Thanks for the review.
-Tony
@@ -319,6 +319,25 @@ static inline void copy_user_highpage(struct page *to, struct page *from,
#endif
+static inline int copy_user_highpage_mc(struct page *to, struct page *from,
+ unsigned long vaddr, struct vm_area_struct *vma)
+{
+ unsigned long ret = 0;
+#ifdef copy_mc_to_kernel
+ char *vfrom, *vto;
+
+ vfrom = kmap_local_page(from);
+ vto = kmap_local_page(to);
+ ret = copy_mc_to_kernel(vto, vfrom, PAGE_SIZE);
+ kunmap_local(vto);
+ kunmap_local(vfrom);
+#else
+ copy_user_highpage(to, from, vaddr, vma);
+#endif
+
+ return ret;
+}
+
#ifndef __HAVE_ARCH_COPY_HIGHPAGE
static inline void copy_highpage(struct page *to, struct page *from)

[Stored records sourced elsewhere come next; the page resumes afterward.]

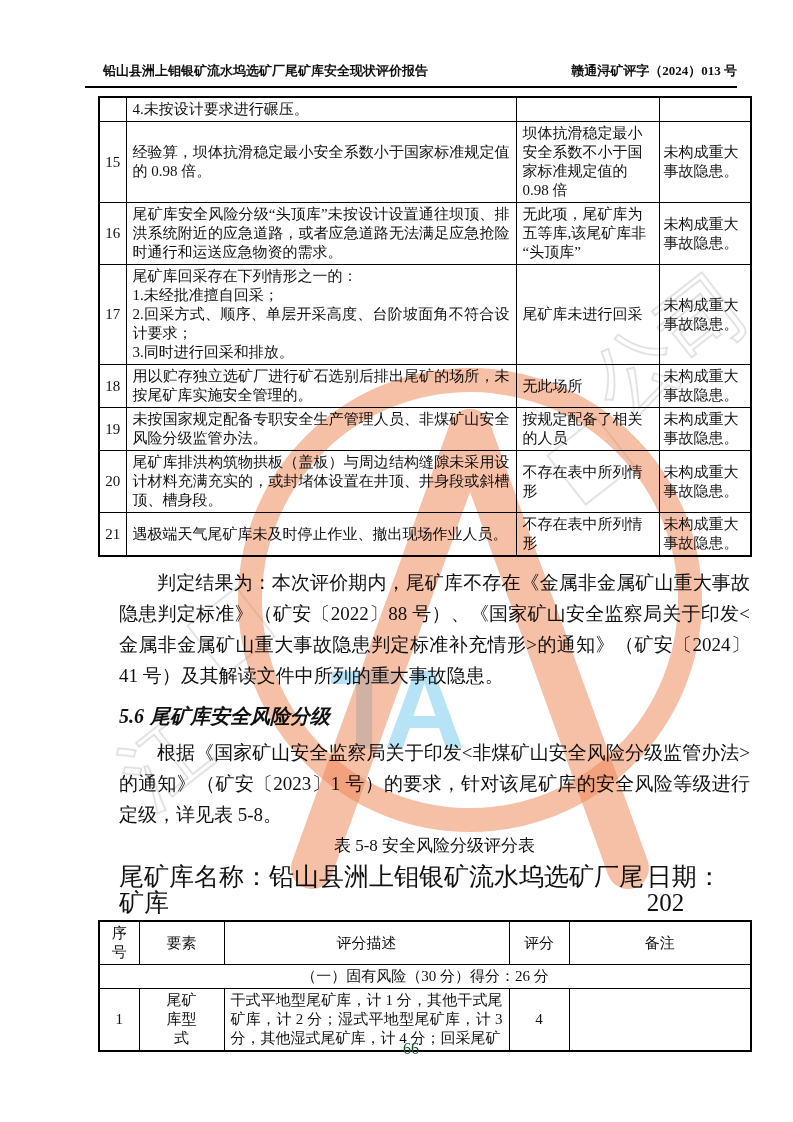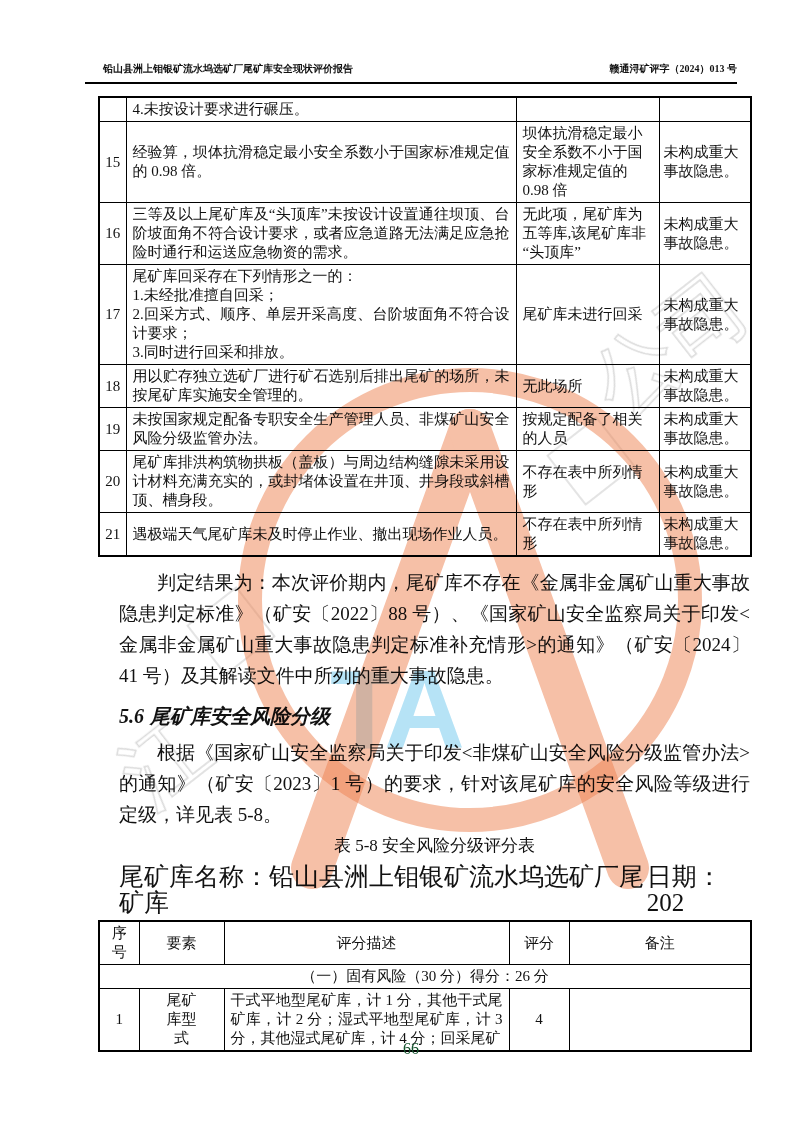--- a/index.html
+++ b/index.html
@@ -16,7 +16,7 @@
   .doc-header{
     position:absolute;left:85px;top:62px;width:652px;
     display:flex;justify-content:space-between;align-items:flex-end;
-    font-size:10px;font-weight:bold;
+    font-size:13px;font-weight:bold;
     border-bottom:2px solid #000;
     padding-bottom:6px;
   }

@@ -2848,8 +2848,14 @@ static inline int pte_unmap_same(struct vm_fault *vmf)
return same;
}
-static inline bool __wp_page_copy_user(struct page *dst, struct page *src,
- struct vm_fault *vmf)
+/*
+ * Return:
+ * -1 = copy failed due to poison in source page
+ * 0 = copied failed (some other reason)
+ * 1 = copied succeeded
+ */
+static inline int __wp_page_copy_user(struct page *dst, struct page *src,
+ struct vm_fault *vmf)
{
bool ret;
void *kaddr;
@@ -2860,8 +2866,9 @@ static inline bool __wp_page_copy_user(struct page *dst, struct page *src,
unsigned long addr = vmf->address;
if (likely(src)) {
- copy_user_highpage(dst, src, addr, vma);
- return true;
+ if (copy_user_highpage_mc(dst, src, addr, vma))
+ return -1;
+ return 1;
}
/*
@@ -2888,7 +2895,7 @@ static inline bool __wp_page_copy_user(struct page *dst, struct page *src,
* and update local tlb only
*/
update_mmu_tlb(vma, addr, vmf->pte);
- ret = false;
+ ret = 0;
goto pte_unlock;
}
@@ -2913,7 +2920,7 @@ static inline bool __wp_page_copy_user(struct page *dst, struct page *src,
if (!likely(pte_same(*vmf->pte, vmf->orig_pte))) {
/* The PTE changed under us, update local tlb */
update_mmu_tlb(vma, addr, vmf->pte);
- ret = false;
+ ret = 0;
goto pte_unlock;
}
@@ -2932,7 +2939,7 @@ static inline bool __wp_page_copy_user(struct page *dst, struct page *src,
}
}
- ret = true;
+ ret = 1;
pte_unlock:
if (locked)
@@ -3104,6 +3111,7 @@ static vm_fault_t wp_page_copy(struct vm_fault *vmf)
pte_t entry;
int page_copied = 0;
struct mmu_notifier_range range;
+ int ret;
delayacct_wpcopy_start();
@@ -3121,7 +3129,11 @@ static vm_fault_t wp_page_copy(struct vm_fault *vmf)
if (!new_page)
goto oom;
- if (!__wp_page_copy_user(new_page, old_page, vmf)) {
+ ret = __wp_page_copy_user(new_page, old_page, vmf);
+ if (ret == -1) {
+ put_page(new_page);
+ return VM_FAULT_HWPOISON;
+ } else if (ret == 0) {
/*
* COW failed, if the fault was solved by other,
* it's fine. If not, userspace would re-fault on